Wahrscheinlich haben die Schüler ihren ersten Begegnungen mit Skepsis entgegengesehen. Alte Leute seien missmutig, notorische Nörgler und Querulanten, die schlechte Laune machen – solche Sichtweisen gab es. Doch die Projektteilnehmer, knapp 20 pro Jahrgang, haben gelernt, dass davon wenig wahr ist. Heike Dittrich, die an der Schule auch Geografie unterrichtet, erzählt, die Schüler seien erstaunt gewesen, wieviel Spaß das Zuammensein gemacht habe. Aus Sicht der 54-jährigen Pädagogin profitieren bei den Treffen der Generationen beide Seiten. Man taucht in die unterschiedlichen Lebenswelten ein, hört einer 96-jährigen aufmerkam zu, wenn sie über Kindheit und Jugend unter dem Hakenkreuz berichtet.
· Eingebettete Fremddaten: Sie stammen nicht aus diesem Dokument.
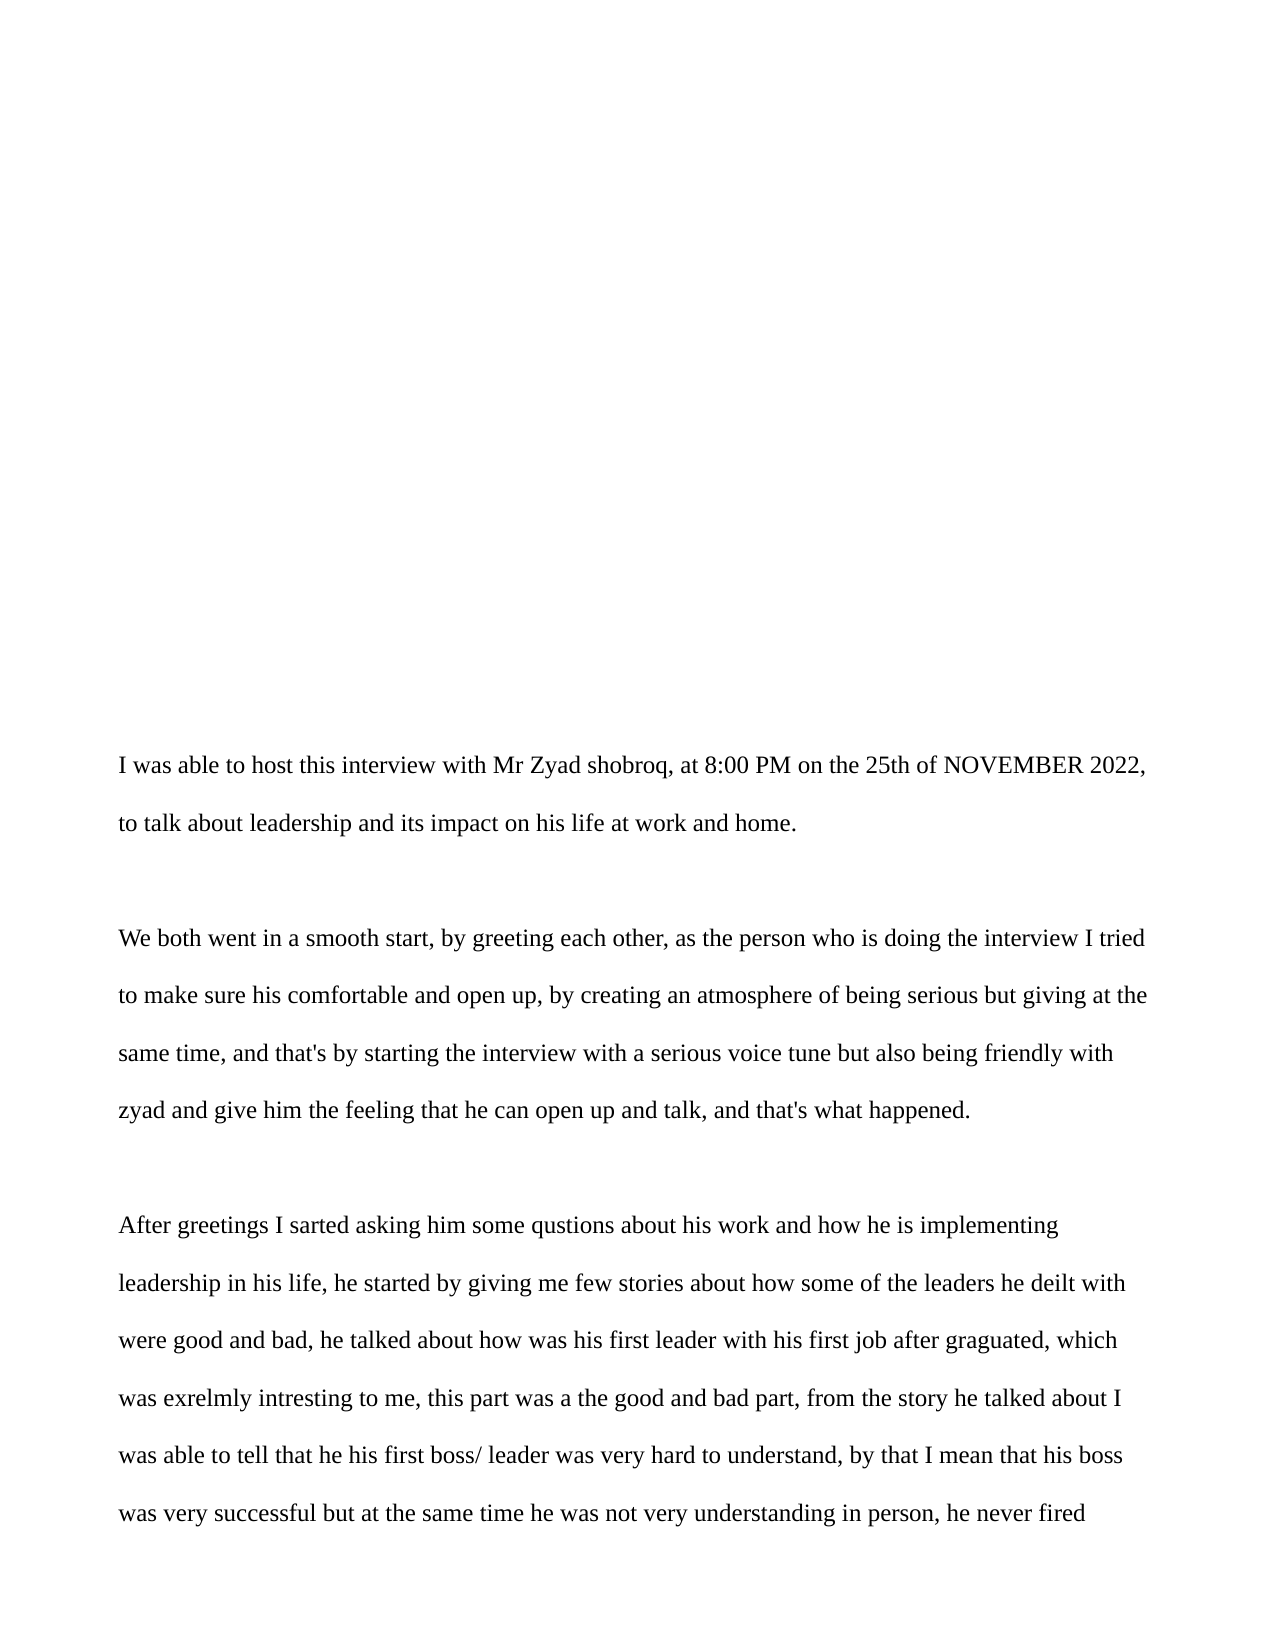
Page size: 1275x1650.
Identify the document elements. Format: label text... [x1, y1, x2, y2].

text I was able to host this interview with Mr Zyad shobroq, at 8:00 PM on the 25th of NOVEMBER 2022, to talk about leadership and its impact on his life at work and home. [118, 751, 1157, 837]
text We both went in a smooth start, by greeting each other, as the person who is doing the interview I tried to make sure his comfortable and open up, by creating an atmosphere of being serious but giving at the same time, and that's by starting the interview with a serious voice tune but also being friendly with zyad and give him the feeling that he can open up and talk, and that's what happened. [118, 923, 1157, 1124]
text After greetings I sarted asking him some qustions about his work and how he is implementing leadership in his life, he started by giving me few stories about how some of the leaders he deilt with were good and bad, he talked about how was his first leader with his first job after graguated, which was exrelmly intresting to me, this part was a the good and bad part, from the story he talked about I was able to tell that he his first boss/ leader was very hard to understand, by that I mean that his boss was very successful but at the same time he was not very understanding in person, he never fired [118, 1211, 1157, 1527]
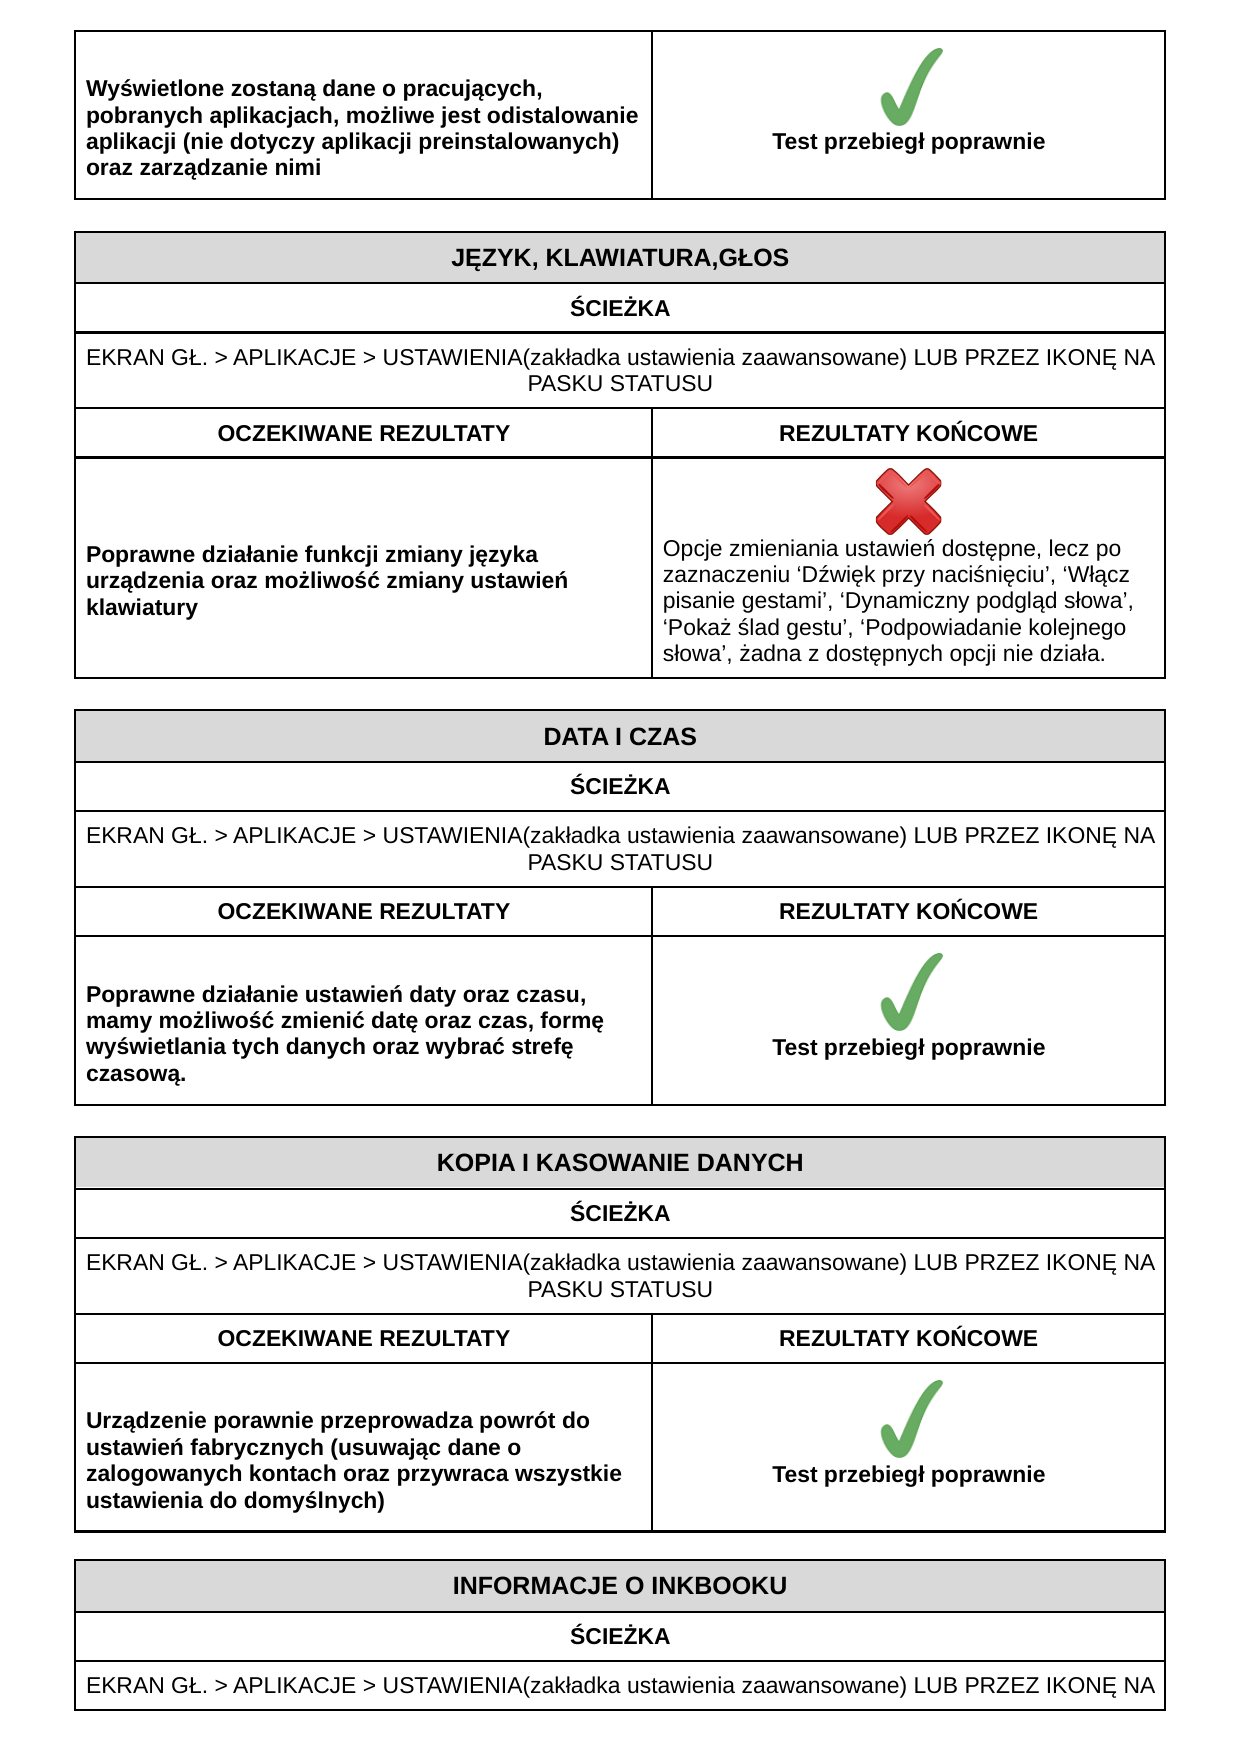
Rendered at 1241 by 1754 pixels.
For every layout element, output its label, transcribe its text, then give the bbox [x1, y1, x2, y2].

picture [871, 953, 946, 1034]
table_cell EKRAN GŁ. > APLIKACJE > USTAWIENIA(zakładka ustawienia zaawansowane) LUB PRZEZ IKONĘ NA PASKU STATUSU [76, 812, 1164, 886]
table_cell ŚCIEŻKA [76, 763, 1164, 810]
table_cell Test przebiegł poprawnie [653, 32, 1164, 198]
picture [875, 468, 942, 535]
table_cell Poprawne działanie ustawień daty oraz czasu, mamy możliwość zmienić datę oraz czas, formę wyświetlania tych danych oraz wybrać strefę czasową. [76, 937, 651, 1103]
table_cell Wyświetlone zostaną dane o pracujących, pobranych aplikacjach, możliwe jest odistalowanie aplikacji (nie dotyczy aplikacji preinstalowanych) oraz zarządzanie nimi [76, 32, 651, 198]
table_header KOPIA I KASOWANIE DANYCH [76, 1138, 1164, 1187]
table_cell OCZEKIWANE REZULTATY [76, 1315, 651, 1362]
table_cell EKRAN GŁ. > APLIKACJE > USTAWIENIA(zakładka ustawienia zaawansowane) LUB PRZEZ IKONĘ NA PASKU STATUSU [76, 334, 1164, 407]
table_cell REZULTATY KOŃCOWE [653, 888, 1164, 935]
table_cell OCZEKIWANE REZULTATY [76, 888, 651, 935]
table_cell ŚCIEŻKA [76, 284, 1164, 331]
table_cell Poprawne działanie funkcji zmiany języka urządzenia oraz możliwość zmiany ustawień klawiatury [76, 459, 651, 677]
picture [871, 1380, 946, 1461]
table_cell Opcje zmieniania ustawień dostępne, lecz po zaznaczeniu ‘Dźwięk przy naciśnięciu’, ‘Włącz pisanie gestami’, ‘Dynamiczny podgląd słowa’, ‘Pokaż ślad gestu’, ‘Podpowiadanie kolejnego słowa’, żadna z dostępnych opcji nie działa. [653, 459, 1164, 677]
table_cell REZULTATY KOŃCOWE [653, 1315, 1164, 1362]
table_cell Test przebiegł poprawnie [653, 937, 1164, 1103]
table_header INFORMACJE O INKBOOKU [76, 1561, 1164, 1611]
table_header JĘZYK, KLAWIATURA,GŁOS [76, 233, 1164, 282]
table_cell Test przebiegł poprawnie [653, 1364, 1164, 1530]
table_cell REZULTATY KOŃCOWE [653, 409, 1164, 456]
table_cell ŚCIEŻKA [76, 1190, 1164, 1237]
table_cell ŚCIEŻKA [76, 1613, 1164, 1660]
table_cell EKRAN GŁ. > APLIKACJE > USTAWIENIA(zakładka ustawienia zaawansowane) LUB PRZEZ IKONĘ NA [76, 1662, 1164, 1709]
table_header DATA I CZAS [76, 711, 1164, 761]
table_cell EKRAN GŁ. > APLIKACJE > USTAWIENIA(zakładka ustawienia zaawansowane) LUB PRZEZ IKONĘ NA PASKU STATUSU [76, 1239, 1164, 1312]
table_cell Urządzenie porawnie przeprowadza powrót do ustawień fabrycznych (usuwając dane o zalogowanych kontach oraz przywraca wszystkie ustawienia do domyślnych) [76, 1364, 651, 1530]
picture [871, 48, 946, 129]
table_cell OCZEKIWANE REZULTATY [76, 409, 651, 456]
Die alte Dame wird als Zeitzeugin geschätzt und ihre Lebensleistung respektiert. Andererseits sind die Alten neugierig auf den Schulalltag, empfinden sich im Dialog mit der jugen Generation wieder als Teil des Lebens.
Hospiz und Stadtpark
In diesem Jahr hat die Pandemie den Stundenplan verändert. Die persönlichen Treffen mussten reduziert werden, gemeinsame Spaziergänge waren nur noch sporadisch möglich, auch ein Besuch im Oberurseler Hospiz St. Barbara musste gestrichen werden. Heike Dittrich hat einen Karton mit Bastelarbeiten vor die Tür gestellt und eine schöne Adventszeit gewünscht. Die Schüler haben die Dekoration geliefert – Weihnachtsbäume für die Kaffeetafel und Papiersterne für die Fenster.
Diesmal wurde das soziale Schulhalbjahr durch eine ökologische Komponente ergänzt. Das war ein Fall für „Steinbach blüht“, eine Arbeitsgruppe unter dem Dach der Sozialen Stadt, die ihren grünen Daumen in der Stadt schon häufig hinterlassen hat. Auch am Grünen Weg, einem Stadtpark zwischen Gewerbegebiet und Berliner Straße, der regelmäßiger Pflege bedarf. Die Schüler waren hier hochwillkommen. Sie pflanzten Sträucher, legten eine Blühwiese an, bauten ein Insektenhotel und gingen dem Unkraut an die Wurzel. „In dieser Lektion wurde den Schülern bewusst, wie wichtig biologische Vielfalt ist“, resümierte Quartiersmanagerin Bärbel Andresen.
Ihren Ritterschlag erhielt die Partnerschaft im vergangenen Jahr. Eine gewichtige Delegation stand im Rampenlicht, als die Caritas-Stiftung im Bistum Limburg die Preisträger des Wettbewerbs „Gemeinsam Zukunft gestalten“ ausgezeichnet hat. Die Steinbacher haben den ersten Preis bekommen, weil die Jury von der „Nachhaltigkeit“ dieses Projekts besonders überzeugt war. Die Schüler lernten „den Alltag in den Pflegeberufen kennen und trainieren ihre sozialen Kompetenzen“, heißt es in der Begründung des Preisgerichts. Alt und Jung seien sich in einem Schulhalbjahr 600 Mal begegnet. Wenn das Projekt „Soziale Stadt“ in drei Jahren ausläuft, soll „youngcaritas“ mit der Phormsschule kooperieren. Das sind gute Aussichten.